### EXERCISE DETAILS
For all of the rows below, place each line into a JSON list of strings, with one string per line and no blank lines. Leave the pictures out of the answer.

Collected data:
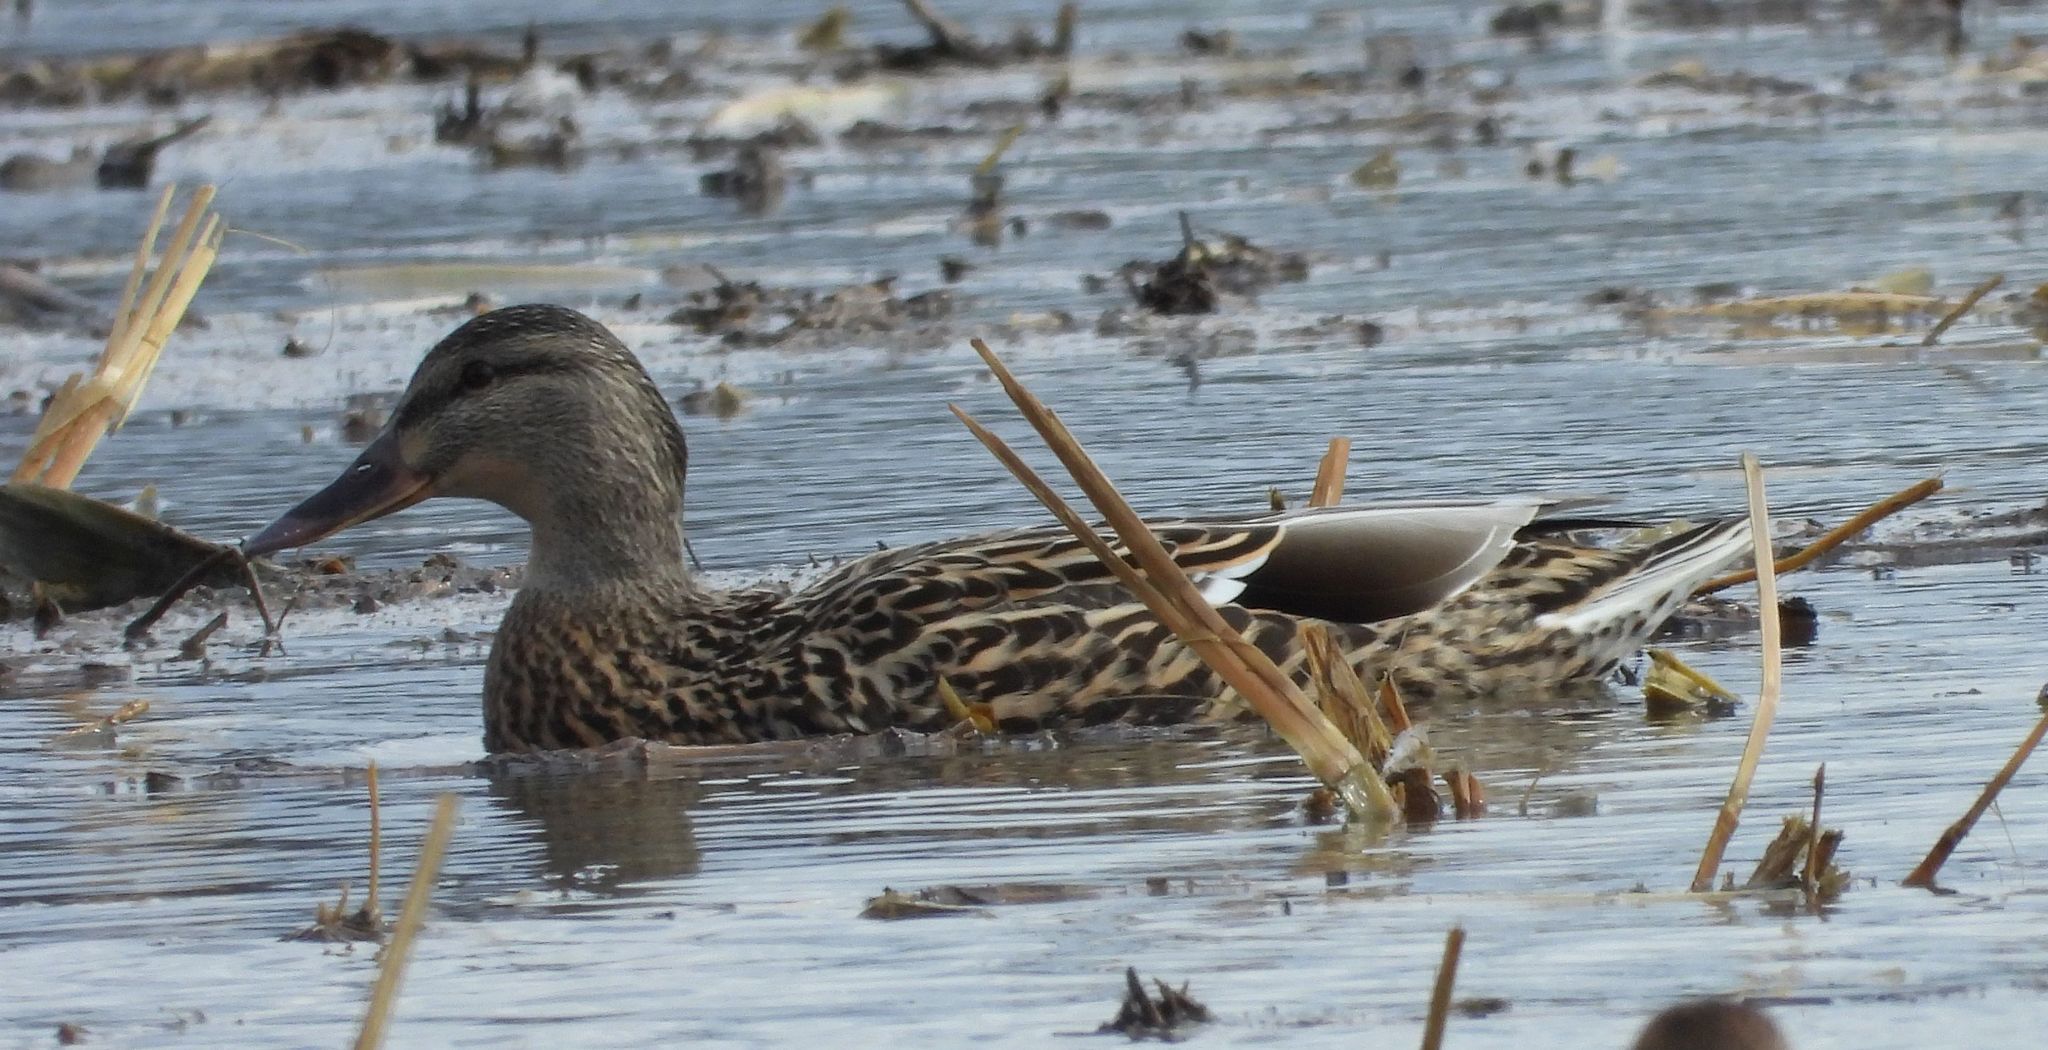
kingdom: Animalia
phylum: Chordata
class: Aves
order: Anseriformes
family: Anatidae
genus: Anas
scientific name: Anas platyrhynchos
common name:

### RESPONSE TO THIS EXERCISE
[
  "kingdom: Animalia",
  "phylum: Chordata",
  "class: Aves",
  "order: Anseriformes",
  "family: Anatidae",
  "genus: Anas",
  "scientific name: Anas platyrhynchos",
  "common name:"
]